Even so, some final opinion polls indicated a tightening race; others suggested the Democrats were still far in front in national sentiment.

At least two dozen Republican House seats were at risk. Among GOP-held open seats, those in Arizona, Colorado, New York, Ohio and Iowa seemed most vulnerable. Republican Reps. John Hostettler, Chris Chocola and Mike Sodrel of Indiana; Charles Taylor of North Carolina; Curt Weldon, Don Sherwood and Melissa Hart of Pennsylvania; and Charles Bass of New Hampshire were in particularly difficult re-election struggles.

In Senate races, Republican incumbents Mike DeWine in Ohio and Rick Santorum in Pennsylvania appeared in deepest trouble; Sens. Lincoln Chafee in Rhode Island and Conrad Burns in Montana somewhat less so.

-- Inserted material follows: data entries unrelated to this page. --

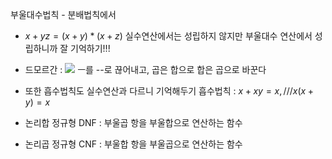 부울대수법칙 - 분배법칙에서
- $x+yz = (x+y) * (x+z)$ 실수연산에서는 성립하지 않지만 부울대수 연산에서 성립하니까 잘 기억하기!!!
- 드모르간 : ![](https://i.imgur.com/gwW1yi6.png)
	ㅡ를 --로 끊어내고, 곱은 합으로 합은 곱으로 바꾼다
- 또한 흡수법칙도 실수연산과 다르니 기억해두기
	흡수법칙 : $x+xy=x ,/// x(x+y)=x$

- 논리합 정규형 DNF : 부울곱 항을 부울합으로 연산하는 함수
- 논리곱 정규형 CNF : 부울합 항을 부울곱으로 연산하는 함수
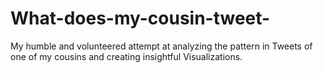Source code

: # What-does-my-cousin-tweet-
My humble and volunteered attempt at analyzing the pattern in Tweets of one of my cousins and creating insightful Visualizations. 
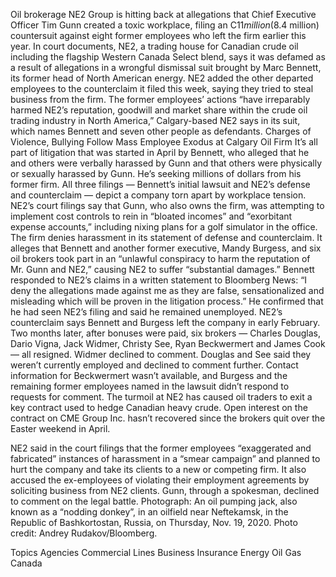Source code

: Oil brokerage NE2 Group is hitting back at allegations that Chief Executive Officer Tim Gunn created a toxic workplace, filing an C$11 million ($8.4 million) countersuit against eight former employees who left the firm earlier this year.
In court documents, NE2, a trading house for Canadian crude oil including the flagship Western Canada Select blend, says it was defamed as a result of allegations in a wrongful dismissal suit brought by Marc Bennett, its former head of North American energy. NE2 added the other departed employees to the counterclaim it filed this week, saying they tried to steal business from the firm.
The former employees’ actions “have irreparably harmed NE2’s reputation, goodwill and market share within the crude oil trading industry in North America,” Calgary-based NE2 says in its suit, which names Bennett and seven other people as defendants.
Charges of Violence, Bullying Follow Mass Employee Exodus at Calgary Oil Firm
It’s all part of litigation that was started in April by Bennett, who alleged that he and others were verbally harassed by Gunn and that others were physically or sexually harassed by Gunn. He’s seeking millions of dollars from his former firm.
All three filings — Bennett’s initial lawsuit and NE2’s defense and counterclaim — depict a company torn apart by workplace tension. NE2’s court filings say that Gunn, who also owns the firm, was attempting to implement cost controls to rein in “bloated incomes” and “exorbitant expense accounts,” including nixing plans for a golf simulator in the office.
The firm denies harassment in its statement of defense and counterclaim. It alleges that Bennett and another former executive, Mandy Burgess, and six oil brokers took part in an “unlawful conspiracy to harm the reputation of Mr. Gunn and NE2,” causing NE2 to suffer “substantial damages.”
Bennett responded to NE2’s claims in a written statement to Bloomberg News: “I deny the allegations made against me as they are false, sensationalized and misleading which will be proven in the litigation process.” He confirmed that he had seen NE2’s filing and said he remained unemployed.
NE2’s counterclaim says Bennett and Burgess left the company in early February. Two months later, after bonuses were paid, six brokers — Charles Douglas, Dario Vigna, Jack Widmer, Christy See, Ryan Beckwermert and James Cook — all resigned.
Widmer declined to comment. Douglas and See said they weren’t currently employed and declined to comment further. Contact information for Beckwermert wasn’t available, and Burgess and the remaining former employees named in the lawsuit didn’t respond to requests for comment.
The turmoil at NE2 has caused oil traders to exit a key contract used to hedge Canadian heavy crude. Open interest on the contract on CME Group Inc. hasn’t recovered since the brokers quit over the Easter weekend in April.

NE2 said in the court filings that the former employees “exaggerated and fabricated” instances of harassment in a “smear campaign” and planned to hurt the company and take its clients to a new or competing firm. It also accused the ex-employees of violating their employment agreements by soliciting business from NE2 clients.
Gunn, through a spokesman, declined to comment on the legal battle.
Photograph: An oil pumping jack, also known as a “nodding donkey”, in an oilfield near Neftekamsk, in the Republic of Bashkortostan, Russia, on Thursday, Nov. 19, 2020. Photo credit: Andrey Rudakov/Bloomberg.

Topics
Agencies
Commercial Lines
Business Insurance
Energy
Oil Gas
Canada
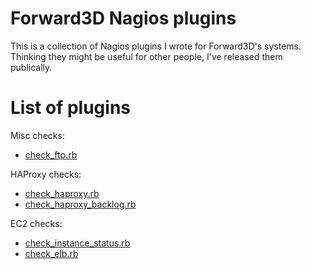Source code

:# Forward3D Nagios plugins

This is a collection of Nagios plugins I wrote for Forward3D's systems.
Thinking they might be useful for other people, I've released them publically.

# List of plugins

Misc checks:
* [check_ftp.rb](misc/README.md#check_ftprb)

HAProxy checks:
* [check_haproxy.rb](haproxy/README.md#check_haproxyrb)
* [check_haproxy_backlog.rb](haproxy/README.md#check_haproxy_backlogrb)

EC2 checks:
* [check_instance_status.rb](ec2/README.md#check_instance_statusrb)
* [check_elb.rb](ec2/README.md#check_elbrb)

Rep. Nancy Pelosi of California, in line to become the first woman speaker in history if Democrats win, was in Washington after a weekend of campaigning for candidates in Pennsylvania and Connecticut.

The campaign’s final hours brought fresh evidence of the enormous cost.

Spending by the two national parties surged in the final week as Democrats and Republicans invested in television commercials designed to sway the outcome in more than 60 House races and 10 Senate contests. In all, the two parties have spent about $225 million thus far in campaign activities independent of the candidates themselves.